**DOCUMENT SEGMENT**
══════════════════════════════

But those are external factors. A fascinating aspect of growing older is observing our internal changes—why something that once seemed so pleasing or wonderful to us is now appalling, or vice versa. Food is one of the best indicators of these changes. One day, we wake up, and smoked gouda cheese is suddenly delicious, but uncooked Pop Tarts are not. (Again, this might change under the influence of certain controlled substances....)
As a child, I had a boundless appetite for sweets. I used to be able to eat, in one sitting, two full-sized candy bars and drink an entire soda, and not feel like purging afterwards. It also helped that I had the metabolism of a bee, and could cram fistfuls of Rolos into my mouth without gaining a pound. The thought is less than appetizing now. Also, the metabolism has slowed considerably since then, which is not helped by my journeys into gourmandism.
In my childhood, anything chocolate, especially milk chocolate, was my favorite. A slice of chocolate cake with chocolate frosting was the height of gastronomic pleasure. Gradually, however, my love of intensely sweet desserts waned, until, one day, I discovered that my favorite desserts involved the salty sweet flavors of butterscotch and caramel. The innovation of adding salt to caramel was a revelation. The perfect sharp note that helped ground the fancies of caramelized sugar—the bliss of heaven, tempered by earthy reality.

══════════════════════════════

Stored data entries:

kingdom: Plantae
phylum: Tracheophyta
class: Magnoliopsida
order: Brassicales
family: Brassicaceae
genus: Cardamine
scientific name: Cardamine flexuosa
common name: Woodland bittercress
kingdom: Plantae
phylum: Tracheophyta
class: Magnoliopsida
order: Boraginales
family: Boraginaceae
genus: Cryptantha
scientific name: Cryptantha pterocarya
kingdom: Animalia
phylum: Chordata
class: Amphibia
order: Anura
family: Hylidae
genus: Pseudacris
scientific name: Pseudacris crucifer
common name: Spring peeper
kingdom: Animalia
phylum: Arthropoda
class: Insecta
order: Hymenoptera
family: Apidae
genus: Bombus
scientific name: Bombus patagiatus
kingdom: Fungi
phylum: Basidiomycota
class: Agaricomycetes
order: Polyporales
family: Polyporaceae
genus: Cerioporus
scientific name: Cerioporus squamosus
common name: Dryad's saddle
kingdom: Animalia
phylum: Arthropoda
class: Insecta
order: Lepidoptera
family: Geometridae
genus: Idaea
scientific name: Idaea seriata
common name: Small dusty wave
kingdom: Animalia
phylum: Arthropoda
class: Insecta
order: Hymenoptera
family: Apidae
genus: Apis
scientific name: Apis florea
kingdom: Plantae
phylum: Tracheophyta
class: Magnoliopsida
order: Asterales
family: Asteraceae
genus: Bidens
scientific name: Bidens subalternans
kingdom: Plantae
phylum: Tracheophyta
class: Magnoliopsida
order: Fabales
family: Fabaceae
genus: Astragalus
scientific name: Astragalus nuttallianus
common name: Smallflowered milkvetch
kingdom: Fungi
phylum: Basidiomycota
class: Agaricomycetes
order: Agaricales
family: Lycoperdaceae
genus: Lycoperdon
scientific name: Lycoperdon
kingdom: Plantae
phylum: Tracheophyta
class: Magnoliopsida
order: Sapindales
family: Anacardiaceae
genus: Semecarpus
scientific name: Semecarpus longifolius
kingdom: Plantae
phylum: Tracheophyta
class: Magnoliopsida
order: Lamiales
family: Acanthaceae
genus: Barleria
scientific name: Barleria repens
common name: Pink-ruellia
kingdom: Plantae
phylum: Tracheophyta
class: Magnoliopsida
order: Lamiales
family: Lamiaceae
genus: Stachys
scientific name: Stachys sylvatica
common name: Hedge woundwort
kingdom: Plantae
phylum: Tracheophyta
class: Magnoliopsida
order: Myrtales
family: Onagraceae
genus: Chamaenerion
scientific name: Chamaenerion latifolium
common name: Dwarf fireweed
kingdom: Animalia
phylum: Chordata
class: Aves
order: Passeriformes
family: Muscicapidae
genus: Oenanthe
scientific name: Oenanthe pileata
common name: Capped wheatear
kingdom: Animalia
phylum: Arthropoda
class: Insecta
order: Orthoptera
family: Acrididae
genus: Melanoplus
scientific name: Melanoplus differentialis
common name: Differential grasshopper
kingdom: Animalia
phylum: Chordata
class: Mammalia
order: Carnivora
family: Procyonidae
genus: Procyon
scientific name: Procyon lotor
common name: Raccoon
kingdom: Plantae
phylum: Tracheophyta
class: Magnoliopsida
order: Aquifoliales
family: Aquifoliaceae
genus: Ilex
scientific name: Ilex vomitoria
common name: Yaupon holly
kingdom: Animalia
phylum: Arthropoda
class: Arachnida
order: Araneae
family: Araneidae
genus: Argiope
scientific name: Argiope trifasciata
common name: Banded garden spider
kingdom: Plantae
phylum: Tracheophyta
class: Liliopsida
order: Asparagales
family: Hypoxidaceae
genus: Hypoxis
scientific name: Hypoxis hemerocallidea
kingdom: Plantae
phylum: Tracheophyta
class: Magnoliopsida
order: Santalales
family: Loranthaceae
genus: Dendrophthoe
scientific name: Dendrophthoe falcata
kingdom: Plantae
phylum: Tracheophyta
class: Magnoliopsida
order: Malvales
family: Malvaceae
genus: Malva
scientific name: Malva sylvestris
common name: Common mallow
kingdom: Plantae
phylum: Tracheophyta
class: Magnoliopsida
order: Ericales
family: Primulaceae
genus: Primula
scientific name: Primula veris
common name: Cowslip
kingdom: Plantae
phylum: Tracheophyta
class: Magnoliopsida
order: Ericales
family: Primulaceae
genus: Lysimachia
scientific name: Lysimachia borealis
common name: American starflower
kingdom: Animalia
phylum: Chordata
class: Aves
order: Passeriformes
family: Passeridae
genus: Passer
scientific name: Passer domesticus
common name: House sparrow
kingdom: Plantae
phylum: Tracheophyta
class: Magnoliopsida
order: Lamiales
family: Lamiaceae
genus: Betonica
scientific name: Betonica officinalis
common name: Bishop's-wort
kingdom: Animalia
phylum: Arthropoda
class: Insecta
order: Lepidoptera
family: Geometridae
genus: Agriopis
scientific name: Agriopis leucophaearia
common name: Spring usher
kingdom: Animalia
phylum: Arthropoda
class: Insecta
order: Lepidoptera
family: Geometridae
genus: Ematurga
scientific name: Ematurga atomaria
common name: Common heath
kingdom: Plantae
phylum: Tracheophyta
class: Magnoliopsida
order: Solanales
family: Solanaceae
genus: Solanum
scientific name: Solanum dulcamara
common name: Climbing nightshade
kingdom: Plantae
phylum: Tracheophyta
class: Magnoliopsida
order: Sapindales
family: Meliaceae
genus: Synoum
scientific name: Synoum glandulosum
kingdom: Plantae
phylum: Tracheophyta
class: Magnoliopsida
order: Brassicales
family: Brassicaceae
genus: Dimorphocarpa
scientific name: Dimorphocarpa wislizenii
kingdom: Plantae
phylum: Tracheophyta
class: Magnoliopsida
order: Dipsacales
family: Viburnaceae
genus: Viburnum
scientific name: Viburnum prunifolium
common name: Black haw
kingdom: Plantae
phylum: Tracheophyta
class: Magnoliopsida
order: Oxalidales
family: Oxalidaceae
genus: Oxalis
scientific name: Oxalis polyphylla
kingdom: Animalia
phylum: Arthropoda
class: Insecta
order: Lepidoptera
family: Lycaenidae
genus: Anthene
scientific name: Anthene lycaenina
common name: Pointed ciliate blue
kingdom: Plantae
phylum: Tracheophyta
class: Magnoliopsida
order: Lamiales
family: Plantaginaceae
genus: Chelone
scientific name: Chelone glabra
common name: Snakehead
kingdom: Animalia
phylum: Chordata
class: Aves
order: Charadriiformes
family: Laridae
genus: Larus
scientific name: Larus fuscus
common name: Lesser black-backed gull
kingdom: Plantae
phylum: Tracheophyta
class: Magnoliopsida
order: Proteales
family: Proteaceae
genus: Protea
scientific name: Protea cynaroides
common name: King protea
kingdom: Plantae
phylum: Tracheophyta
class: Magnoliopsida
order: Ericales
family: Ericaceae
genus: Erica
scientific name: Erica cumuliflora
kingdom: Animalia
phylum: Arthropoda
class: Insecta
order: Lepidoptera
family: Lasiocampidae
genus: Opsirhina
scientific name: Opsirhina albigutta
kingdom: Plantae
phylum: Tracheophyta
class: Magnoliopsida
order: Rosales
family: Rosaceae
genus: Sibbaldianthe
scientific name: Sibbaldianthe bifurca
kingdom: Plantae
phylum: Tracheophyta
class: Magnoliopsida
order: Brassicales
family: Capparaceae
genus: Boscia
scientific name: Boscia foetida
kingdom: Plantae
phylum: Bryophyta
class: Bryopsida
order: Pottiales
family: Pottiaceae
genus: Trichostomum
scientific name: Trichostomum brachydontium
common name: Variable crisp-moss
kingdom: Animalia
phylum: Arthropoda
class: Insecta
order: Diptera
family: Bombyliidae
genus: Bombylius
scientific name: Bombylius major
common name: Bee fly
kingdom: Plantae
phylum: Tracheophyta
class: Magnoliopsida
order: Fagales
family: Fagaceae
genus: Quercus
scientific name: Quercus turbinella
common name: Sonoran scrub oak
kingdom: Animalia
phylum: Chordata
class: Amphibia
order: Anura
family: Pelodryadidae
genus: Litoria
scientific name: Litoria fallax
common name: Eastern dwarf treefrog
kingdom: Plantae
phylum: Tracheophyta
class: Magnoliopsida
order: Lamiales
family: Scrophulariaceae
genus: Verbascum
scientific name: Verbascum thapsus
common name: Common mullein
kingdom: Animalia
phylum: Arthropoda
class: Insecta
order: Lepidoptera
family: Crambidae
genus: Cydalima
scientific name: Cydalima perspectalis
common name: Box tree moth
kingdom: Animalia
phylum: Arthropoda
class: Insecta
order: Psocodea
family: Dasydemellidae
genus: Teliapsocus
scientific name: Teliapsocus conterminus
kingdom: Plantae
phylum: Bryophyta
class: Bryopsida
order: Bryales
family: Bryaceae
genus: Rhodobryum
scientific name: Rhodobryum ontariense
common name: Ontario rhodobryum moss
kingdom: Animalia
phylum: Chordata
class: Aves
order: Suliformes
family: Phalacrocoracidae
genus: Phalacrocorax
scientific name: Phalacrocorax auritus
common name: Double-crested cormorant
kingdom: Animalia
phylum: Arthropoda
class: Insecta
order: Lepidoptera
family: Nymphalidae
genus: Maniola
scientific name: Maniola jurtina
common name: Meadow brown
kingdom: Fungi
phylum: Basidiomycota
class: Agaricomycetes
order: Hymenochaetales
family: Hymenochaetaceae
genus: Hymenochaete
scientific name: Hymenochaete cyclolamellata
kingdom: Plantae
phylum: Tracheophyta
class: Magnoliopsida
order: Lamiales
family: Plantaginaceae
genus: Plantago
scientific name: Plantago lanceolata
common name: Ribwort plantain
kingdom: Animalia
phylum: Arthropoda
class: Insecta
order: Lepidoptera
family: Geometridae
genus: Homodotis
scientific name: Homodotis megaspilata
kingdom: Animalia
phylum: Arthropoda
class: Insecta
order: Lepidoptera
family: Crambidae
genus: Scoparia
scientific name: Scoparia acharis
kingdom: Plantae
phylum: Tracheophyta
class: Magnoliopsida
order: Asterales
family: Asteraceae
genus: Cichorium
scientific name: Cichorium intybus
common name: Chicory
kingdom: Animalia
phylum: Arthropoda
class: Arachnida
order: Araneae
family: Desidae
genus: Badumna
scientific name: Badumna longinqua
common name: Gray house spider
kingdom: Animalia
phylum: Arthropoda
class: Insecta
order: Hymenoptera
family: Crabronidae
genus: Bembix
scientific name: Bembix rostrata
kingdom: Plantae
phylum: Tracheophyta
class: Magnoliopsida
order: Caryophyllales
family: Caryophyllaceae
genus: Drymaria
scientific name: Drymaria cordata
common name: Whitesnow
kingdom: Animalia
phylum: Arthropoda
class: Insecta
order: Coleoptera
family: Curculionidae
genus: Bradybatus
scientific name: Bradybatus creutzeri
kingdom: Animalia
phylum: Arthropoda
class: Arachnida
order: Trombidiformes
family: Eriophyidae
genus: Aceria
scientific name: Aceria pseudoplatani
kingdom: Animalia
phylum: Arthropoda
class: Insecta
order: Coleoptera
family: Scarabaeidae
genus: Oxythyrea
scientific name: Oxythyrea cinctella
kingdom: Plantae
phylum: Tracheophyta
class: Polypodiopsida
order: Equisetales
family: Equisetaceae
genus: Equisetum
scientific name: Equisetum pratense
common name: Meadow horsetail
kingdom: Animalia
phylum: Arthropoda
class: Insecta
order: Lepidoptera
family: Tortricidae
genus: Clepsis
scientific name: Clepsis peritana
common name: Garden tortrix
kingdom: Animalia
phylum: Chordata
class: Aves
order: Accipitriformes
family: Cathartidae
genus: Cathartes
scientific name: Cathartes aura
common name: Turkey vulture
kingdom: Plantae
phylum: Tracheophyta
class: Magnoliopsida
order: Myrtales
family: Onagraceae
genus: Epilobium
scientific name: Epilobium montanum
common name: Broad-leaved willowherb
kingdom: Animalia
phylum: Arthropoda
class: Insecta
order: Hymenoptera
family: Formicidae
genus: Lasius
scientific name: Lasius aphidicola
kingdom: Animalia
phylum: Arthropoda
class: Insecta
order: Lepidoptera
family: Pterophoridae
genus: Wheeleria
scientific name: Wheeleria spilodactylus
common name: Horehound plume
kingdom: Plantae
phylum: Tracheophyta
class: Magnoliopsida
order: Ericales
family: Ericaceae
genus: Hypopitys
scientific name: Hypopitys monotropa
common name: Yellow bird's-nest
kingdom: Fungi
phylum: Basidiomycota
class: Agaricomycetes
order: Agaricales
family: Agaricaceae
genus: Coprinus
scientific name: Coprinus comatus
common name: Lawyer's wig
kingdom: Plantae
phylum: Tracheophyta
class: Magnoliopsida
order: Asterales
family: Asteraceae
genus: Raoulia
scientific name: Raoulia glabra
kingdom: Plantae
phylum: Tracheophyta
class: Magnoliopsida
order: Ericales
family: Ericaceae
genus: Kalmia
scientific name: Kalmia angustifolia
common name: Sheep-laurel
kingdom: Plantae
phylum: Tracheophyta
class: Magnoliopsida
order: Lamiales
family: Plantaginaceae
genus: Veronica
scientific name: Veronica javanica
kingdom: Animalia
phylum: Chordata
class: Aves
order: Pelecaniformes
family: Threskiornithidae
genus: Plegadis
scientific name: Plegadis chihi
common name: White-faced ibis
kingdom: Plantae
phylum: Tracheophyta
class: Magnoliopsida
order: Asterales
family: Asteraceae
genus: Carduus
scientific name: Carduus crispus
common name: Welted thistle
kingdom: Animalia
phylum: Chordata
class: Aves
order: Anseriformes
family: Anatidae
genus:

══════════════════════════════

**WHAT YOU NEED TO DO**
**1)** Reproduce the passage on changing tastes in food word for word, everything from "As a child, I" down to "journeys into gourmandism.".
**2)** Write the next part of the passage on changing tastes in food, picking up from its last sentence.
The stored data entries are separate material, apart from the passage on changing tastes in food.

**SOLVED PROBLEMS**
**1)**
As a child, I had a boundless appetite for sweets. I used to be able to eat, in one sitting, two full-sized candy bars and drink an entire soda, and not feel like purging afterwards. It also helped that I had the metabolism of a bee, and could cram fistfuls of Rolos into my mouth without gaining a pound. The thought is less than appetizing now. Also, the metabolism has slowed considerably since then, which is not helped by my journeys into gourmandism.

**2)**
This month, the DB challenge was a caramel cake with browned butter caramel frosting. I was ready to embrace the mature me.
The verdict? The cake was moist and had a pleasing, dense crumb without being heavy. The caramel flavor of the cake was, however, muted. But the frosting...ah, the frosting. It won acclaim from both birthday girls as well as other friends. Sweet, but perfectly mitigated by the salt. I could have eaten it alone with a spoon and, in a moment of weakness, I did just that when alone with some leftover frosting. It was also liberally smeared upon some chocolate chip pumpkin bread. Z. and I were rapturous.
I feel the same way - I still love milk chocolate, but am happy to find that I can be satiated with other sweets. Although, chocolate cake with chocolate icing is still one of my favorites - but now paired with coffee ice cream!